Every record must appear in your reply exactly as written.

Transcribed page contents
===============

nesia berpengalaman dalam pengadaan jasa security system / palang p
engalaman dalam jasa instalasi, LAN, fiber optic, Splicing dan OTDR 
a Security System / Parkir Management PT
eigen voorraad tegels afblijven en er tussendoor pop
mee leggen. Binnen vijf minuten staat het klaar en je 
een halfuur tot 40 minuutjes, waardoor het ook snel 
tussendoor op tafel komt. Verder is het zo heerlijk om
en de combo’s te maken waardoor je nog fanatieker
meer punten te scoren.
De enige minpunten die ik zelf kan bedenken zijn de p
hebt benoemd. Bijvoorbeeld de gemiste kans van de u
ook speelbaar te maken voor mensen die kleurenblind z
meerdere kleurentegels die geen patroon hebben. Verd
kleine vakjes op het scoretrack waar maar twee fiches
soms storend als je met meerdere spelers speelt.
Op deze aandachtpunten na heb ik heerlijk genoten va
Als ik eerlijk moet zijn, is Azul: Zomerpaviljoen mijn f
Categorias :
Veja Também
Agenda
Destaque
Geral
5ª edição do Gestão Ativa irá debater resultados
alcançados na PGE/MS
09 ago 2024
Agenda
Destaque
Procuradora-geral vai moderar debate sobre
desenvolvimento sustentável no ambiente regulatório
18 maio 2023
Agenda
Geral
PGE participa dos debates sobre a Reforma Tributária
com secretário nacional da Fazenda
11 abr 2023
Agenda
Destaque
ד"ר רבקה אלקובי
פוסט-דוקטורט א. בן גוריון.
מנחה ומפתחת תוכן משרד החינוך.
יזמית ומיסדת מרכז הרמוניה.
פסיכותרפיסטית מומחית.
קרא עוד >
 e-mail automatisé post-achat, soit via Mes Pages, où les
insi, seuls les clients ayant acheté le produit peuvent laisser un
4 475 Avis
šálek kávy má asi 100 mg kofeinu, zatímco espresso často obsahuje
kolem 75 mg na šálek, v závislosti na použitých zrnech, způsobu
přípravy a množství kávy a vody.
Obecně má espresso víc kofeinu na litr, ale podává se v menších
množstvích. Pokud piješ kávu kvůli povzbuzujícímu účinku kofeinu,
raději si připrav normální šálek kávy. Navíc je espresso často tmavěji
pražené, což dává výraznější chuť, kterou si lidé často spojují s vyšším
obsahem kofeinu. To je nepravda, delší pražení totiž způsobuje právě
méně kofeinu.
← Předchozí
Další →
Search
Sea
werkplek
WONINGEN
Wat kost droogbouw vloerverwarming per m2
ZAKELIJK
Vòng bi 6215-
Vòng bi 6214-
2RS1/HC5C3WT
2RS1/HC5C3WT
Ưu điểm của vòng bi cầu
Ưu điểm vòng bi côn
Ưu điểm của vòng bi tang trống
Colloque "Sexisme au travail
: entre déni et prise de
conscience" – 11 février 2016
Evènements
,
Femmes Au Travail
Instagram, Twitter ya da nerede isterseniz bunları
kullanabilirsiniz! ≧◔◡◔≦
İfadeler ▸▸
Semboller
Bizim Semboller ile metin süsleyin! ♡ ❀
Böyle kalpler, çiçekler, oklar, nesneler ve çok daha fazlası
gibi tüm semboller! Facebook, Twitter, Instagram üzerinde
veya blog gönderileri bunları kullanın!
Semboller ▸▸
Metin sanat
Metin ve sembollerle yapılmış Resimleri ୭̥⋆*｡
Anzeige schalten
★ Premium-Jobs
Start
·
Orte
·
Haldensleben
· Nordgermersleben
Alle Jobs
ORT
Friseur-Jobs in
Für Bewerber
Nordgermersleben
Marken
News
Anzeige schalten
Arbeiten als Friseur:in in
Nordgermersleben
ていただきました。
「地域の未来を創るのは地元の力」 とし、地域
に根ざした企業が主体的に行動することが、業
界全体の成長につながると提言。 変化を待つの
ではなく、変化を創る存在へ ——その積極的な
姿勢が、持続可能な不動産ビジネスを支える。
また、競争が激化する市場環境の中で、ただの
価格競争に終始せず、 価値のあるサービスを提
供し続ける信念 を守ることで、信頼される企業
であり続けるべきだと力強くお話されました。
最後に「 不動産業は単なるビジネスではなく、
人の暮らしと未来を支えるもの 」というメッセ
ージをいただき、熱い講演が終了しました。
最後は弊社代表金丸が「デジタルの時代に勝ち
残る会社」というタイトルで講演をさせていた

===============

Expected answer:
nesia berpengalaman dalam pengadaan jasa security system / palang p
engalaman dalam jasa instalasi, LAN, fiber optic, Splicing dan OTDR 
a Security System / Parkir Management PT
eigen voorraad tegels afblijven en er tussendoor pop
mee leggen. Binnen vijf minuten staat het klaar en je 
een halfuur tot 40 minuutjes, waardoor het ook snel 
tussendoor op tafel komt. Verder is het zo heerlijk om
en de combo’s te maken waardoor je nog fanatieker
meer punten te scoren.
De enige minpunten die ik zelf kan bedenken zijn de p
hebt benoemd. Bijvoorbeeld de gemiste kans van de u
ook speelbaar te maken voor mensen die kleurenblind z
meerdere kleurentegels die geen patroon hebben. Verd
kleine vakjes op het scoretrack waar maar twee fiches
soms storend als je met meerdere spelers speelt.
Op deze aandachtpunten na heb ik heerlijk genoten va
Als ik eerlijk moet zijn, is Azul: Zomerpaviljoen mijn f
Categorias :
Veja Também
Agenda
Destaque
Geral
5ª edição do Gestão Ativa irá debater resultados
alcançados na PGE/MS
09 ago 2024
Agenda
Destaque
Procuradora-geral vai moderar debate sobre
desenvolvimento sustentável no ambiente regulatório
18 maio 2023
Agenda
Geral
PGE participa dos debates sobre a Reforma Tributária
com secretário nacional da Fazenda
11 abr 2023
Agenda
Destaque
ד"ר רבקה אלקובי
פוסט-דוקטורט א. בן גוריון.
מנחה ומפתחת תוכן משרד החינוך.
יזמית ומיסדת מרכז הרמוניה.
פסיכותרפיסטית מומחית.
קרא עוד >
 e-mail automatisé post-achat, soit via Mes Pages, où les
insi, seuls les clients ayant acheté le produit peuvent laisser un
4 475 Avis
šálek kávy má asi 100 mg kofeinu, zatímco espresso často obsahuje
kolem 75 mg na šálek, v závislosti na použitých zrnech, způsobu
přípravy a množství kávy a vody.
Obecně má espresso víc kofeinu na litr, ale podává se v menších
množstvích. Pokud piješ kávu kvůli povzbuzujícímu účinku kofeinu,
raději si připrav normální šálek kávy. Navíc je espresso často tmavěji
pražené, což dává výraznější chuť, kterou si lidé často spojují s vyšším
obsahem kofeinu. To je nepravda, delší pražení totiž způsobuje právě
méně kofeinu.
← Předchozí
Další →
Search
Sea
werkplek
WONINGEN
Wat kost droogbouw vloerverwarming per m2
ZAKELIJK
Vòng bi 6215-
Vòng bi 6214-
2RS1/HC5C3WT
2RS1/HC5C3WT
Ưu điểm của vòng bi cầu
Ưu điểm vòng bi côn
Ưu điểm của vòng bi tang trống
Colloque "Sexisme au travail
: entre déni et prise de
conscience" – 11 février 2016
Evènements
,
Femmes Au Travail
Instagram, Twitter ya da nerede isterseniz bunları
kullanabilirsiniz! ≧◔◡◔≦
İfadeler ▸▸
Semboller
Bizim Semboller ile metin süsleyin! ♡ ❀
Böyle kalpler, çiçekler, oklar, nesneler ve çok daha fazlası
gibi tüm semboller! Facebook, Twitter, Instagram üzerinde
veya blog gönderileri bunları kullanın!
Semboller ▸▸
Metin sanat
Metin ve sembollerle yapılmış Resimleri ୭̥⋆*｡
Anzeige schalten
★ Premium-Jobs
Start
·
Orte
·
Haldensleben
· Nordgermersleben
Alle Jobs
ORT
Friseur-Jobs in
Für Bewerber
Nordgermersleben
Marken
News
Anzeige schalten
Arbeiten als Friseur:in in
Nordgermersleben
ていただきました。
「地域の未来を創るのは地元の力」 とし、地域
に根ざした企業が主体的に行動することが、業
界全体の成長につながると提言。 変化を待つの
ではなく、変化を創る存在へ ——その積極的な
姿勢が、持続可能な不動産ビジネスを支える。
また、競争が激化する市場環境の中で、ただの
価格競争に終始せず、 価値のあるサービスを提
供し続ける信念 を守ることで、信頼される企業
であり続けるべきだと力強くお話されました。
最後に「 不動産業は単なるビジネスではなく、
人の暮らしと未来を支えるもの 」というメッセ
ージをいただき、熱い講演が終了しました。
最後は弊社代表金丸が「デジタルの時代に勝ち
残る会社」というタイトルで講演をさせていた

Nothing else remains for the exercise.